L’automobile va mal. Nous l’avons évoqué à de nombreuses reprises dans nos colonnes. Par exemple avec Stellantis : la machine s’enraye de plus en plus ; avec Volvo Car : énième témoin de la faiblesse de l’auto ; ou encore avec Tesla : tous les loups de Wall Street n’ont pas le même accueil.
Ford a présenté des chiffres fortement dégradés par rapport aux trois premiers mois de l’année dernière mais globalement conformes aux attentes des analystes. Le bénéfice par action est divisé par trois, les volumes vendus baissent de 7 %, à 971 000 unités, les revenus reculent de 5 %. Ford se veut toutefois rassurant en expliquant que la baisse des ventes est due à la fermeture de certaines usines liée aux lancements de nouveaux modèles et à des mesures de rééquilibrage des stocks.
En revanche, Ford ne fait pas d’étincelles sur ses prévisions. Elles sont sabrées en raison de la politique tarifaire américaine. Le groupe estime que les droits de douane auront un impact négatif d’environ 1,5 Md$ sur l’EBIT. En effet, des barrières tarifaires de 25 % sont déjà entrées en vigueur samedi dernier sur les composants automobiles. Sur ceux-là, seuls de maigres abattements peuvent être obtenus par les constructeurs, par exemple pour un montant maximum de 3,75 % pour un véhicule produit aux États-Unis.
En l’état actuel des choses, Ford n’est toutefois pas le constructeur automobile le plus en difficulté. Sa valorisation, à presque 10 fois les profits de cette année, est supérieure à celle de la majorité des concurrents.
Ford a travaillé au renouvellement de sa gamme de véhicules qui semble désormais rigoureusement compétitive.
Également, à l’avenir, les pertes liées aux véhicules électriques pourraient diminuer dans un contexte réglementaire plus favorable aux États-Unis, marqué par l’assouplissement attendu des normes d’émissions par l’administration Trump et la suppression progressive du système de crédits d’émissions des véhicules zéro émission (ZEV) géré par la California Air Resources Board (CARB). Ces évolutions devraient réduire les besoins de subventionnement des volumes de moteurs à combustion interne, notamment pour des raisons juridiques, réglementaires et de conformité. L’an dernier, la perte pour chaque véhicule électrique produit s’élevait à la colossale somme de 47 000 $ (voir à ce sujet : Ford : Revoit sa feuille de route).
On peut également souligner les mesures audacieuses de l’entreprise prises pour adapter ses opérations internationales, notamment en Europe et en Amérique du Sud, ainsi que les succès enregistrés dans le redressement des opérations dans plusieurs zones géographiques, en Chine tout particulièrement qui était auparavant l’un des principaux points faibles du géant. À ce propos, les analystes de JPMorgan se disent optimistes et estiment que cela devrait libérer du capital à investir dans des initiatives bien valorisées par le marché, y compris des retours aux actionnaires massifs ou le remboursement du colossal endettement qui dépasse désormais 130 Mds$.

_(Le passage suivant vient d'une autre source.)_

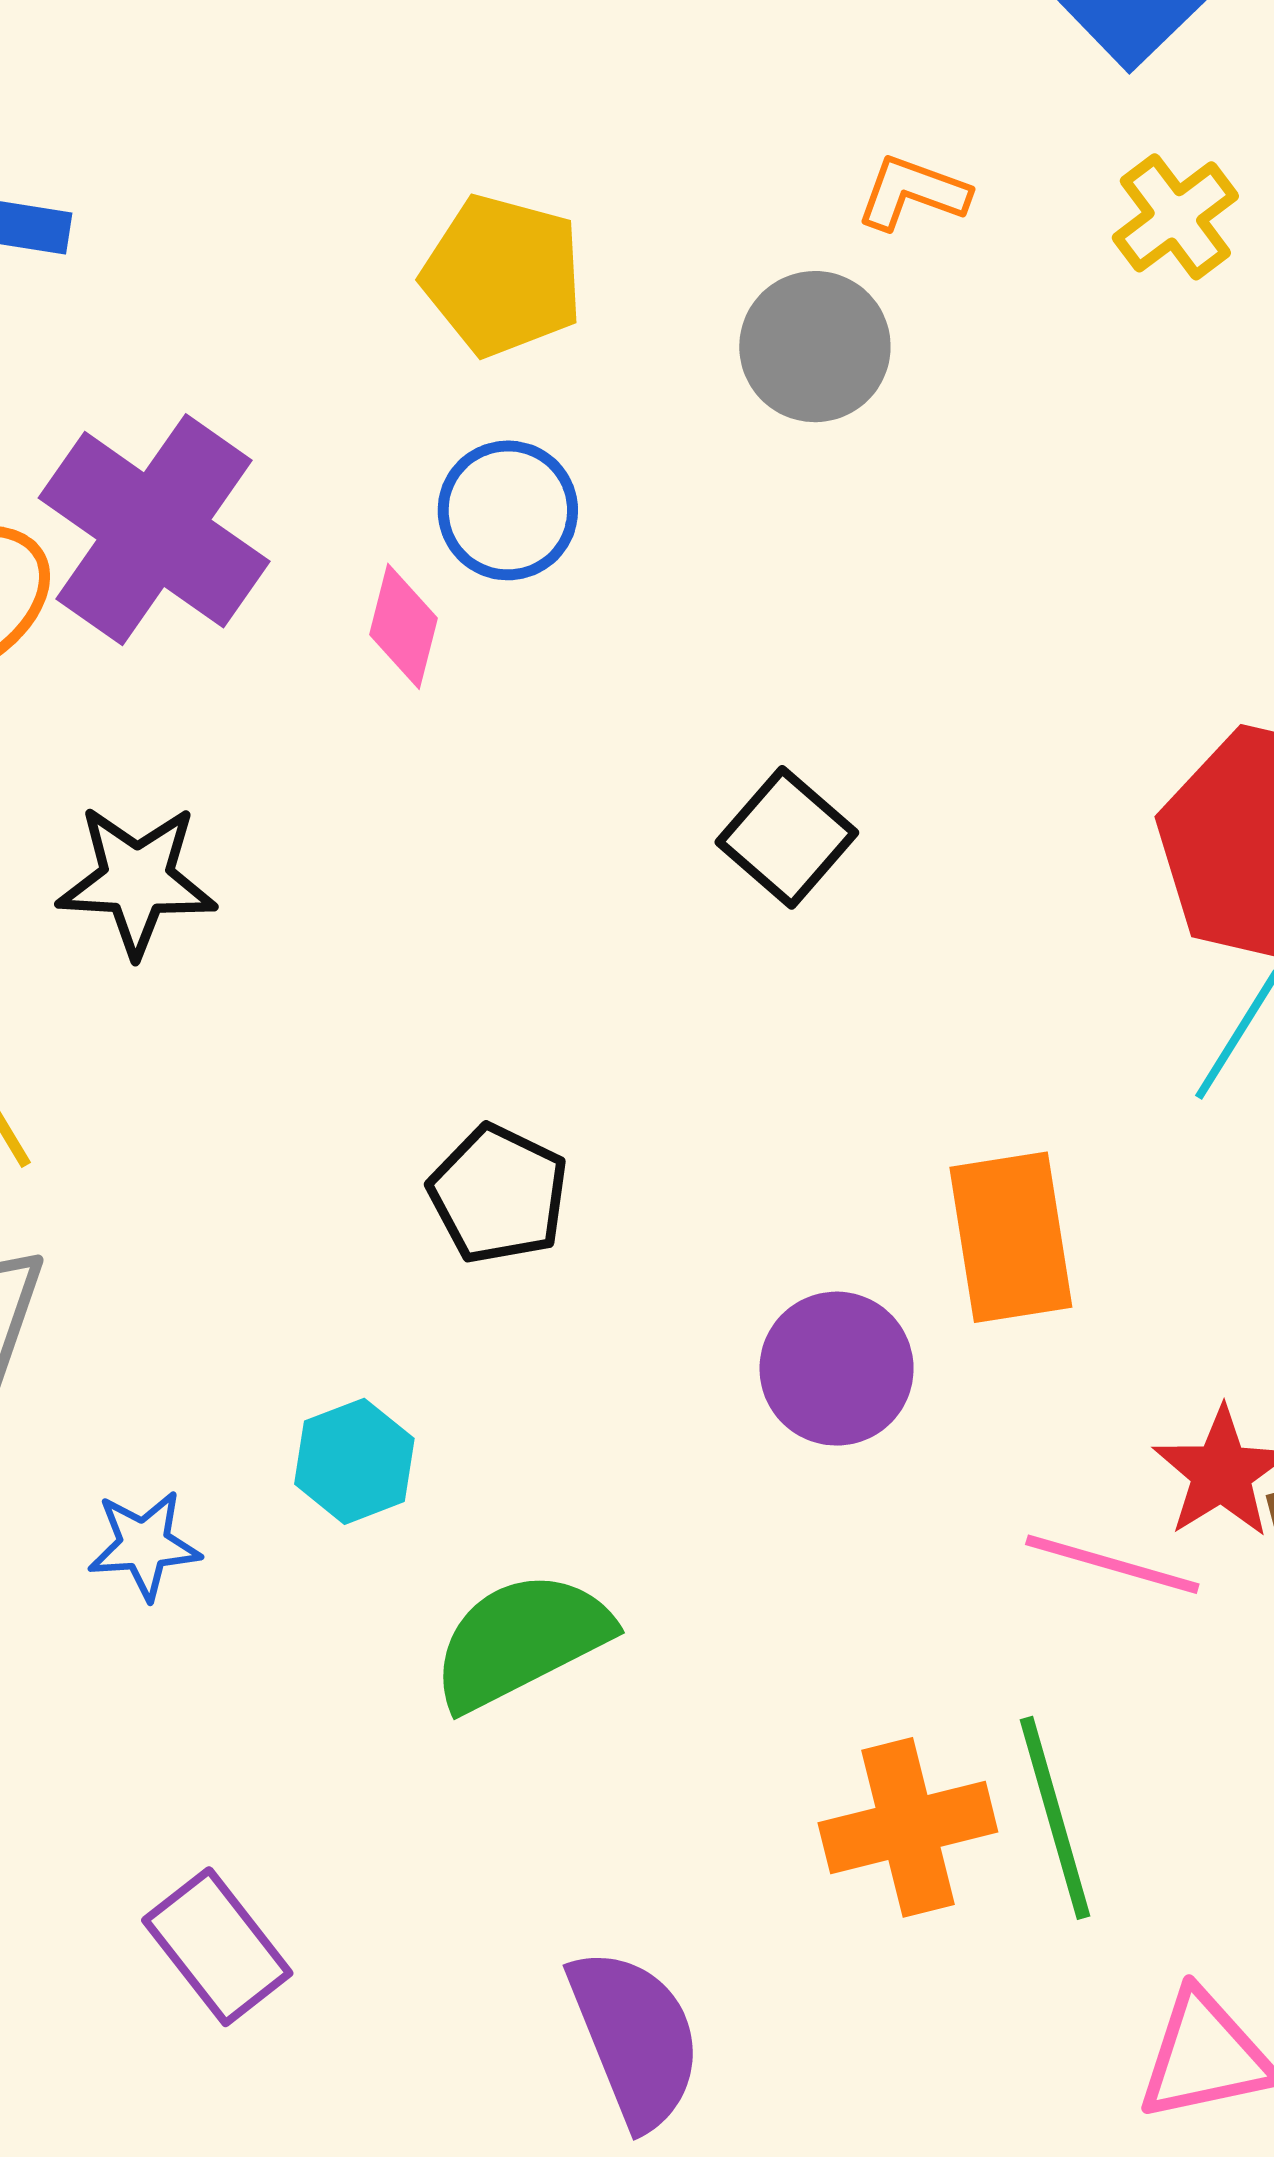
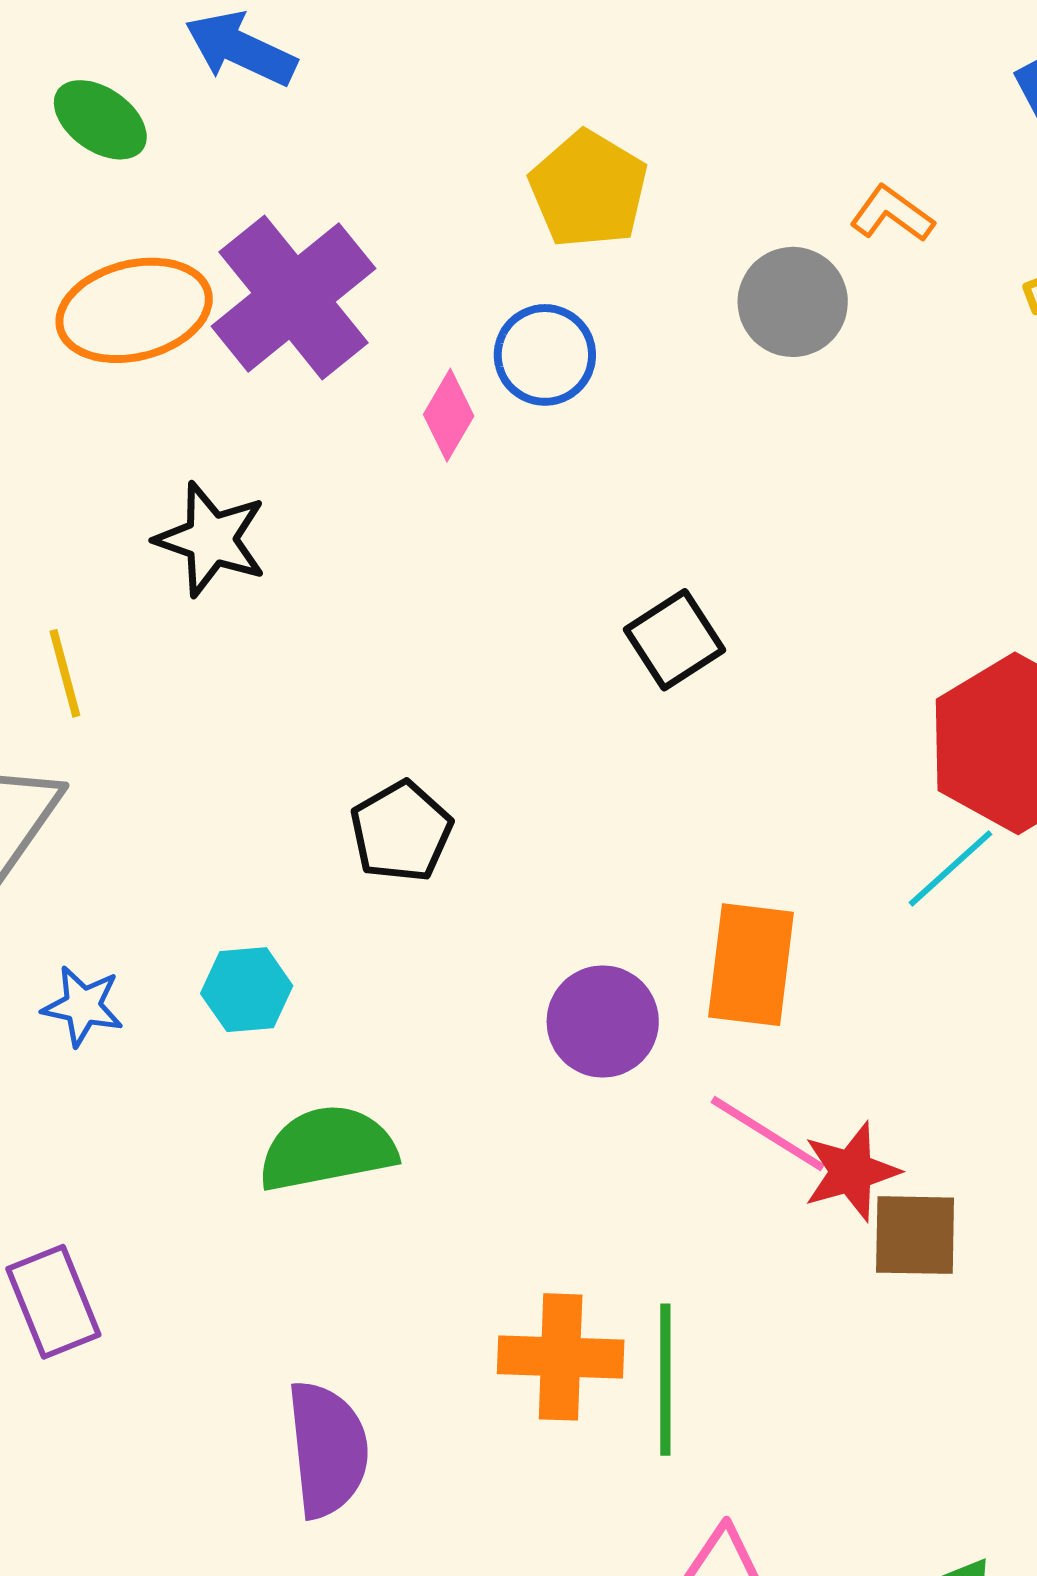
pink line: (1112, 1564) -> (768, 1134), moved

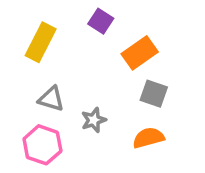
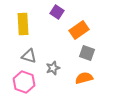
yellow rectangle: (41, 42) -> (23, 24), turned -30

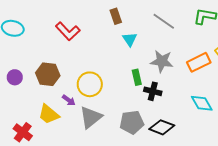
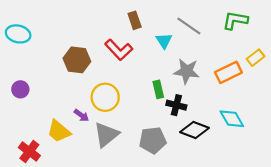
red L-shape: (68, 31) -> (119, 50), moved
cyan triangle: (130, 39) -> (164, 41), moved
brown hexagon: (48, 74) -> (77, 60), moved
black diamond: (162, 127) -> (194, 130), moved

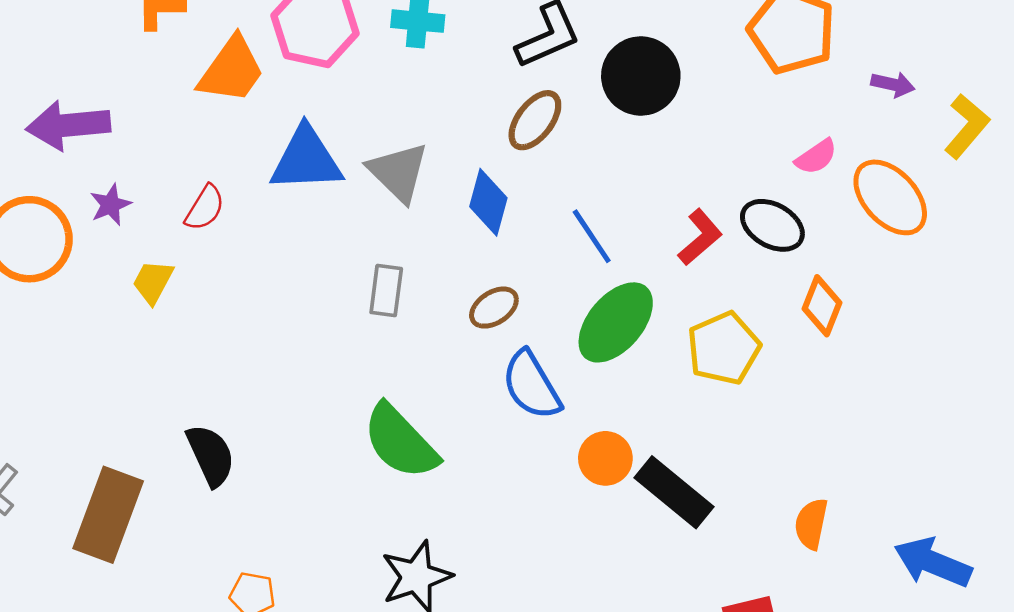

Pour prendre ces décisions, Ford dispose d’une équipe de direction plutôt convaincante. Le directeur général, Jim Farley, a pris les commandes lors de la pandémie de Covid. L’intéressé est arrivé avec des mesures qui semblent avoir, jusqu’ici, plutôt bien fonctionner.
Au demeurant, Ford fait face, comme ses pairs, à un marché en crise. Les taux, l'inflation, la concurrence asiatique, la faiblesse du marché électrique (voir le médiocre compte de résultat de Tesla ces deux derniers exercices) et, désormais, la politique commerciale américaine exercent une pression quasi jamais vue sur les constructeurs de véhicules.